CO NALEŻY ZROBIĆ:
Wypisz wszystkie poniższe wpisy dokładnie w tej postaci, w jakiej występują, bez żadnych zmian.

══ DANE ROBOCZE ══

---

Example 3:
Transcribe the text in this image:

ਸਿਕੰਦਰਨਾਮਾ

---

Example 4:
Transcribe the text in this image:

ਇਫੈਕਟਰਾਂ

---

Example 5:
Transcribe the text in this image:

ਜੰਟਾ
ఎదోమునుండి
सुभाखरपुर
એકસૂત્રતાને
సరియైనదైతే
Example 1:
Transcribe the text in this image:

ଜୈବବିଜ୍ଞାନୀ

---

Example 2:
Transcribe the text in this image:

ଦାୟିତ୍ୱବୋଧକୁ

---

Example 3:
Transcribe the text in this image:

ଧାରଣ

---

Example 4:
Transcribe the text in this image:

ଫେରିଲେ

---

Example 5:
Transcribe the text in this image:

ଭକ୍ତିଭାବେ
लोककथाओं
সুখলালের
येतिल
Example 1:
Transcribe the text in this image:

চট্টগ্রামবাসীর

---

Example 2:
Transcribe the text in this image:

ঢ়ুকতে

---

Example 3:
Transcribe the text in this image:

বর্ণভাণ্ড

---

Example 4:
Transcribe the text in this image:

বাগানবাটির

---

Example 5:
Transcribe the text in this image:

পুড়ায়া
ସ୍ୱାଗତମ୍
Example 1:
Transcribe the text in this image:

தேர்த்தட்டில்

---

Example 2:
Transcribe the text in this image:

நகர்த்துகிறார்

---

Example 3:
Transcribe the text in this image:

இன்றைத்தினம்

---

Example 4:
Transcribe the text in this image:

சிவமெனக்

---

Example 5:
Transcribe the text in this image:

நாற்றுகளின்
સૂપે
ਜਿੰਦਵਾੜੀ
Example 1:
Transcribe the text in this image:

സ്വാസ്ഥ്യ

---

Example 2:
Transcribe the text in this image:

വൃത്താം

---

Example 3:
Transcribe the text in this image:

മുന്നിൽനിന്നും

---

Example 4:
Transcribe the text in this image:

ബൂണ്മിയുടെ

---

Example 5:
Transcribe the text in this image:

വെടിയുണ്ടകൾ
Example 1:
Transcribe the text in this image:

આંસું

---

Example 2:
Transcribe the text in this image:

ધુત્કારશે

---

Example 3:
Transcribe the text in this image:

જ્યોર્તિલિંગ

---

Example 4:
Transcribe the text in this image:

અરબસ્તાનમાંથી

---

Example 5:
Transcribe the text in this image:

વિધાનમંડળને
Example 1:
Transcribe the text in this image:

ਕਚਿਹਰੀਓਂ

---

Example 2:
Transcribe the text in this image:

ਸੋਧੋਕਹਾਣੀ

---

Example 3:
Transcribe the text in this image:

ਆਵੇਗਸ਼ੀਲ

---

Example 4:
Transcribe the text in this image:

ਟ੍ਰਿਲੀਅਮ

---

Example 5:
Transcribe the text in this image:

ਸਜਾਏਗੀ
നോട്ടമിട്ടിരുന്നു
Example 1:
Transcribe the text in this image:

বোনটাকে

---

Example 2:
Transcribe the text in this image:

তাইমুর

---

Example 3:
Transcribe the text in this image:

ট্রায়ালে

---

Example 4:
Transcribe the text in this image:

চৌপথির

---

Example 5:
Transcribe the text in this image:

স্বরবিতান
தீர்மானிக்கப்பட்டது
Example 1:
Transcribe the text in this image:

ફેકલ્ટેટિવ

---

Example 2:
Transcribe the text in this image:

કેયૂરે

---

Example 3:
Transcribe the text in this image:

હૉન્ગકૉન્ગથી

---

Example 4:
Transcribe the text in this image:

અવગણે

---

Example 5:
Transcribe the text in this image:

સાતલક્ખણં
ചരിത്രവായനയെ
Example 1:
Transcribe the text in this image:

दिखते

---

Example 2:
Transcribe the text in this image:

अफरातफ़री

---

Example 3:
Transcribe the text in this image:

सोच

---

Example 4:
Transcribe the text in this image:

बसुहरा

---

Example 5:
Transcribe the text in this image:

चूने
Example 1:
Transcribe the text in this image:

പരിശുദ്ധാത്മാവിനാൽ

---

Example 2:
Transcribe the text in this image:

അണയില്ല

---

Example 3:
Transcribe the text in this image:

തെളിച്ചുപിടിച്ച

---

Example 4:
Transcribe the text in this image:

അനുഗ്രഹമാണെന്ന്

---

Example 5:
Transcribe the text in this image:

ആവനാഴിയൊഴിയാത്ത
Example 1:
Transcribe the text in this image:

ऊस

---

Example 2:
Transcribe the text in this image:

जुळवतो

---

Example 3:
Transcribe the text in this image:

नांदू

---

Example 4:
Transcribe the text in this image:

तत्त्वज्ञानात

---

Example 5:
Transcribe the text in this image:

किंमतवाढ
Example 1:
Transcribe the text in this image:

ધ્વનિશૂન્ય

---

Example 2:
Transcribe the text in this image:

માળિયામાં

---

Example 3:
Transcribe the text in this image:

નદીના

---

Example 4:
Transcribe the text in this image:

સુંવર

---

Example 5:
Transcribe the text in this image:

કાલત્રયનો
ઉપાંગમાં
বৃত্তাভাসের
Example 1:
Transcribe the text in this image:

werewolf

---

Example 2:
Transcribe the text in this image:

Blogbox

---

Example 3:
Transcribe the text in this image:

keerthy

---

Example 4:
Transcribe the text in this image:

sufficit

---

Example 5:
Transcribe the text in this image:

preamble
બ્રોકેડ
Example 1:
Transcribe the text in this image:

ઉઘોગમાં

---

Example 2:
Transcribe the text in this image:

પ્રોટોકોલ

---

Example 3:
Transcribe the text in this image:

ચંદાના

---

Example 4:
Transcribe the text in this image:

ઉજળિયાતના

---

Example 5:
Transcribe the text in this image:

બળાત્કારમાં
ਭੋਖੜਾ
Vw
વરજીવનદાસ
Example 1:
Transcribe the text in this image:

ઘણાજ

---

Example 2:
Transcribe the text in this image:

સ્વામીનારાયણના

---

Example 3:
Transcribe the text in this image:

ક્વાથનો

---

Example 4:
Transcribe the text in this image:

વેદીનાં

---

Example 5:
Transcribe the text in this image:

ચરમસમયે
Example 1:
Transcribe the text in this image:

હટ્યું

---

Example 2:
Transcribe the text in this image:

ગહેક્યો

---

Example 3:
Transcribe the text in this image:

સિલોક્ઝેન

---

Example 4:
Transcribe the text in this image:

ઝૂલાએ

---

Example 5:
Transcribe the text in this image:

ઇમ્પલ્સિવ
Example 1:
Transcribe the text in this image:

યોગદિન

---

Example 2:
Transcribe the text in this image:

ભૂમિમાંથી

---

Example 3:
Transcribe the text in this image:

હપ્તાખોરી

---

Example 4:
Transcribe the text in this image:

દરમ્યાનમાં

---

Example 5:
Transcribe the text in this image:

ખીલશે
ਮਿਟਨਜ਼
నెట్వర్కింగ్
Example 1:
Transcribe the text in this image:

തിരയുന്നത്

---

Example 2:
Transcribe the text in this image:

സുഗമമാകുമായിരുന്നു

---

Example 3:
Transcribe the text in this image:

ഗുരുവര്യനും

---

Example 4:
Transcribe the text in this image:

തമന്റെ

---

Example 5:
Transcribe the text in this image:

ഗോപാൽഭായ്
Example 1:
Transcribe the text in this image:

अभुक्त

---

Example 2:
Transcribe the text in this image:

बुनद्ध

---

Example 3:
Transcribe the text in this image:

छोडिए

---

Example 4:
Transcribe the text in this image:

═══

OCZEKIWANA ODPOWIEDŹ:
---

Example 3:
Transcribe the text in this image:

ਸਿਕੰਦਰਨਾਮਾ

---

Example 4:
Transcribe the text in this image:

ਇਫੈਕਟਰਾਂ

---

Example 5:
Transcribe the text in this image:

ਜੰਟਾ
ఎదోమునుండి
सुभाखरपुर
એકસૂત્રતાને
సరియైనదైతే
Example 1:
Transcribe the text in this image:

ଜୈବବିଜ୍ଞାନୀ

---

Example 2:
Transcribe the text in this image:

ଦାୟିତ୍ୱବୋଧକୁ

---

Example 3:
Transcribe the text in this image:

ଧାରଣ

---

Example 4:
Transcribe the text in this image:

ଫେରିଲେ

---

Example 5:
Transcribe the text in this image:

ଭକ୍ତିଭାବେ
लोककथाओं
সুখলালের
येतिल
Example 1:
Transcribe the text in this image:

চট্টগ্রামবাসীর

---

Example 2:
Transcribe the text in this image:

ঢ়ুকতে

---

Example 3:
Transcribe the text in this image:

বর্ণভাণ্ড

---

Example 4:
Transcribe the text in this image:

বাগানবাটির

---

Example 5:
Transcribe the text in this image:

পুড়ায়া
ସ୍ୱାଗତମ୍
Example 1:
Transcribe the text in this image:

தேர்த்தட்டில்

---

Example 2:
Transcribe the text in this image:

நகர்த்துகிறார்

---

Example 3:
Transcribe the text in this image:

இன்றைத்தினம்

---

Example 4:
Transcribe the text in this image:

சிவமெனக்

---

Example 5:
Transcribe the text in this image:

நாற்றுகளின்
સૂપે
ਜਿੰਦਵਾੜੀ
Example 1:
Transcribe the text in this image:

സ്വാസ്ഥ്യ

---

Example 2:
Transcribe the text in this image:

വൃത്താം

---

Example 3:
Transcribe the text in this image:

മുന്നിൽനിന്നും

---

Example 4:
Transcribe the text in this image:

ബൂണ്മിയുടെ

---

Example 5:
Transcribe the text in this image:

വെടിയുണ്ടകൾ
Example 1:
Transcribe the text in this image:

આંસું

---

Example 2:
Transcribe the text in this image:

ધુત્કારશે

---

Example 3:
Transcribe the text in this image:

જ્યોર્તિલિંગ

---

Example 4:
Transcribe the text in this image:

અરબસ્તાનમાંથી

---

Example 5:
Transcribe the text in this image:

વિધાનમંડળને
Example 1:
Transcribe the text in this image:

ਕਚਿਹਰੀਓਂ

---

Example 2:
Transcribe the text in this image:

ਸੋਧੋਕਹਾਣੀ

---

Example 3:
Transcribe the text in this image:

ਆਵੇਗਸ਼ੀਲ

---

Example 4:
Transcribe the text in this image:

ਟ੍ਰਿਲੀਅਮ

---

Example 5:
Transcribe the text in this image:

ਸਜਾਏਗੀ
നോട്ടമിട്ടിരുന്നു
Example 1:
Transcribe the text in this image:

বোনটাকে

---

Example 2:
Transcribe the text in this image:

তাইমুর

---

Example 3:
Transcribe the text in this image:

ট্রায়ালে

---

Example 4:
Transcribe the text in this image:

চৌপথির

---

Example 5:
Transcribe the text in this image:

স্বরবিতান
தீர்மானிக்கப்பட்டது
Example 1:
Transcribe the text in this image:

ફેકલ્ટેટિવ

---

Example 2:
Transcribe the text in this image:

કેયૂરે

---

Example 3:
Transcribe the text in this image:

હૉન્ગકૉન્ગથી

---

Example 4:
Transcribe the text in this image:

અવગણે

---

Example 5:
Transcribe the text in this image:

સાતલક્ખણં
ചരിത്രവായനയെ
Example 1:
Transcribe the text in this image:

दिखते

---

Example 2:
Transcribe the text in this image:

अफरातफ़री

---

Example 3:
Transcribe the text in this image:

सोच

---

Example 4:
Transcribe the text in this image:

बसुहरा

---

Example 5:
Transcribe the text in this image:

चूने
Example 1:
Transcribe the text in this image:

പരിശുദ്ധാത്മാവിനാൽ

---

Example 2:
Transcribe the text in this image:

അണയില്ല

---

Example 3:
Transcribe the text in this image:

തെളിച്ചുപിടിച്ച

---

Example 4:
Transcribe the text in this image:

അനുഗ്രഹമാണെന്ന്

---

Example 5:
Transcribe the text in this image:

ആവനാഴിയൊഴിയാത്ത
Example 1:
Transcribe the text in this image:

ऊस

---

Example 2:
Transcribe the text in this image:

जुळवतो

---

Example 3:
Transcribe the text in this image:

नांदू

---

Example 4:
Transcribe the text in this image:

तत्त्वज्ञानात

---

Example 5:
Transcribe the text in this image:

किंमतवाढ
Example 1:
Transcribe the text in this image:

ધ્વનિશૂન્ય

---

Example 2:
Transcribe the text in this image:

માળિયામાં

---

Example 3:
Transcribe the text in this image:

નદીના

---

Example 4:
Transcribe the text in this image:

સુંવર

---

Example 5:
Transcribe the text in this image:

કાલત્રયનો
ઉપાંગમાં
বৃত্তাভাসের
Example 1:
Transcribe the text in this image:

werewolf

---

Example 2:
Transcribe the text in this image:

Blogbox

---

Example 3:
Transcribe the text in this image:

keerthy

---

Example 4:
Transcribe the text in this image:

sufficit

---

Example 5:
Transcribe the text in this image:

preamble
બ્રોકેડ
Example 1:
Transcribe the text in this image:

ઉઘોગમાં

---

Example 2:
Transcribe the text in this image:

પ્રોટોકોલ

---

Example 3:
Transcribe the text in this image:

ચંદાના

---

Example 4:
Transcribe the text in this image:

ઉજળિયાતના

---

Example 5:
Transcribe the text in this image:

બળાત્કારમાં
ਭੋਖੜਾ
Vw
વરજીવનદાસ
Example 1:
Transcribe the text in this image:

ઘણાજ

---

Example 2:
Transcribe the text in this image:

સ્વામીનારાયણના

---

Example 3:
Transcribe the text in this image:

ક્વાથનો

---

Example 4:
Transcribe the text in this image:

વેદીનાં

---

Example 5:
Transcribe the text in this image:

ચરમસમયે
Example 1:
Transcribe the text in this image:

હટ્યું

---

Example 2:
Transcribe the text in this image:

ગહેક્યો

---

Example 3:
Transcribe the text in this image:

સિલોક્ઝેન

---

Example 4:
Transcribe the text in this image:

ઝૂલાએ

---

Example 5:
Transcribe the text in this image:

ઇમ્પલ્સિવ
Example 1:
Transcribe the text in this image:

યોગદિન

---

Example 2:
Transcribe the text in this image:

ભૂમિમાંથી

---

Example 3:
Transcribe the text in this image:

હપ્તાખોરી

---

Example 4:
Transcribe the text in this image:

દરમ્યાનમાં

---

Example 5:
Transcribe the text in this image:

ખીલશે
ਮਿਟਨਜ਼
నెట్వర్కింగ్
Example 1:
Transcribe the text in this image:

തിരയുന്നത്

---

Example 2:
Transcribe the text in this image:

സുഗമമാകുമായിരുന്നു

---

Example 3:
Transcribe the text in this image:

ഗുരുവര്യനും

---

Example 4:
Transcribe the text in this image:

തമന്റെ

---

Example 5:
Transcribe the text in this image:

ഗോപാൽഭായ്
Example 1:
Transcribe the text in this image:

अभुक्त

---

Example 2:
Transcribe the text in this image:

बुनद्ध

---

Example 3:
Transcribe the text in this image:

छोडिए

---

Example 4:
Transcribe the text in this image:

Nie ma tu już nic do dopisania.